The paper addresses a long‑standing problem in UML modeling: while the language offers great flexibility, this freedom often leads to design faults and inconsistencies that are mitigated only by informal guidelines and consistency rules. Because these constraints are typically expressed in natural language, automated checking is difficult, and existing tools either operate at a late stage (post‑hoc analysis) or rely on ad‑hoc extensions such as OCL. To overcome these limitations, the authors introduce a language‑theoretic framework called C‑Systems (formal language control systems). A C‑System consists of two grammars: a controlled grammar that formally describes the syntax of UML (derived from the UML metamodel and expressed in BNF), and a controlling grammar that encodes the guidelines and consistency rules as meta‑grammatical constraints.

The key idea is to parse a UML model (provided in XMI) with a parser that simultaneously respects both grammars. During the derivation of the controlled grammar, the parser checks at each step whether the current production is allowed by the controlling grammar. If a rule is violated, parsing aborts and an error is reported. This approach turns rule verification into a compile‑time activity, catching violations as early as possible and reducing the cost of later rework. Because the controlling grammar is itself a formal grammar, adding, removing, or modifying a guideline simply requires editing a BNF file; the parser can be regenerated automatically, ensuring maintainability.

Implementation details include: (1) translating the UML 2.x metamodel into a set of BNF productions that capture classes, associations, attributes, diagrams, etc.; (2) writing controlling grammars for a representative set of domain‑specific guidelines (e.g., “all classes in an avionics model must implement a safety interface”) and generic consistency rules (e.g., “no cyclic inheritance”). The authors used ANTLR to generate a top‑down parser that integrates both grammars. The parser reads XMI files, builds the derivation tree, and validates it against the controlling grammar in real time.

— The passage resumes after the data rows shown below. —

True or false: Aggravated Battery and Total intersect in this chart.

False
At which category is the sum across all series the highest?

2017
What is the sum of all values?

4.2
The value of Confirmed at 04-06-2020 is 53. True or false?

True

Experimental evaluation involved a collection of XMI models from the avionics domain, together with twelve domain‑specific guidelines and eight generic consistency rules. The C‑System parser detected all violations that were manually identified, and its performance was comparable to existing static analysis tools, with only a modest overhead due to the additional grammar checks. Importantly, the system never produced false positives because the constraints are expressed with the same formal precision as the UML syntax itself.

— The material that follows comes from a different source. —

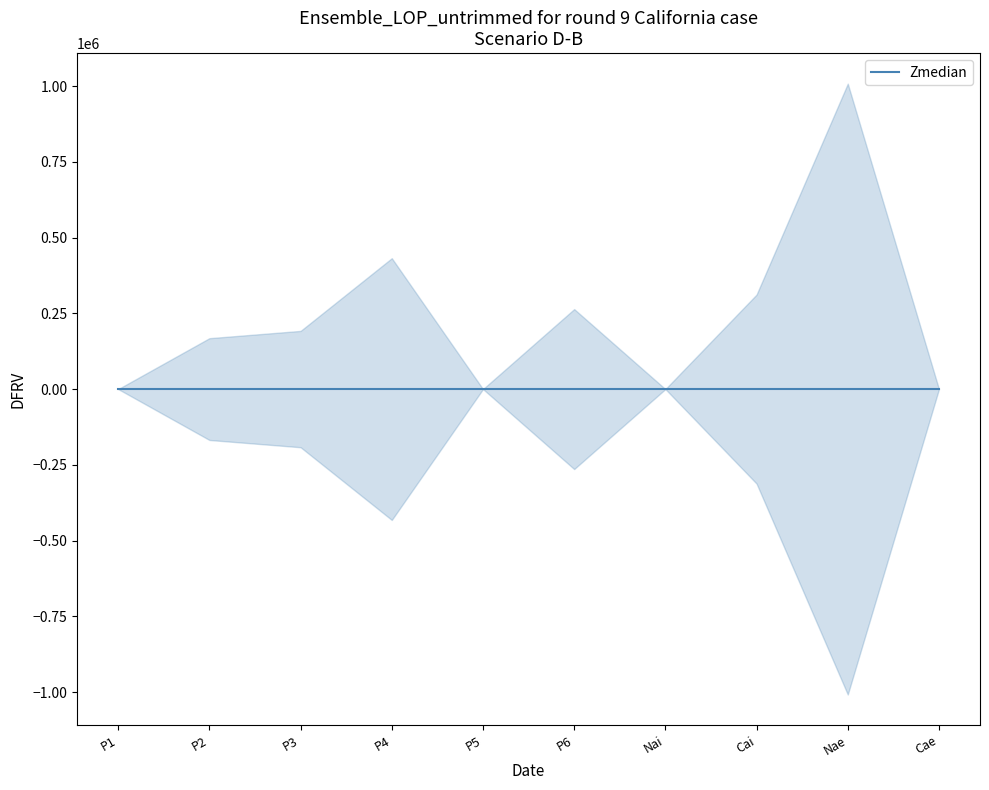

True or false: R5 and R4 cross at least once.

False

The paper also situates C‑Systems relative to related work. Model‑transformation approaches (e.g., ATL, QVT) typically perform checks after a model has been transformed, which can miss early‑stage errors. OCL‑based constraints are expressive but require a separate evaluation engine and are not integrated into the parsing process. Metamodel profiling and profile‑based extensions add stereotypes but still rely on informal textual documentation for many rules. In contrast, C‑Systems provide a generic, top‑down, syntax‑based mechanism that enforces language‑level constraints at compile time, without needing a separate constraint language or runtime engine.

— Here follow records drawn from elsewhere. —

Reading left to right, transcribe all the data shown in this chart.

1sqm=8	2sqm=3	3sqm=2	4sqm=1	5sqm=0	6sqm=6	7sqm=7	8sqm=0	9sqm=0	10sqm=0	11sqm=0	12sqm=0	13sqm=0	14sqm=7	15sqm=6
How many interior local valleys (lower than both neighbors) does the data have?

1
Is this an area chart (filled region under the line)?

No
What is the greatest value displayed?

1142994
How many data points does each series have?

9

In conclusion, the authors demonstrate that viewing UML guidelines and consistency rules as controlling grammars yields a clean, formal, and automatable verification technique. By embedding rule checking directly into the parsing of UML models, C‑Systems bridge the gap between informal documentation and rigorous static analysis. The approach is language‑agnostic and can be extended to other modeling languages or domain‑specific languages, offering a promising direction for future research in model‑driven engineering and formal methods.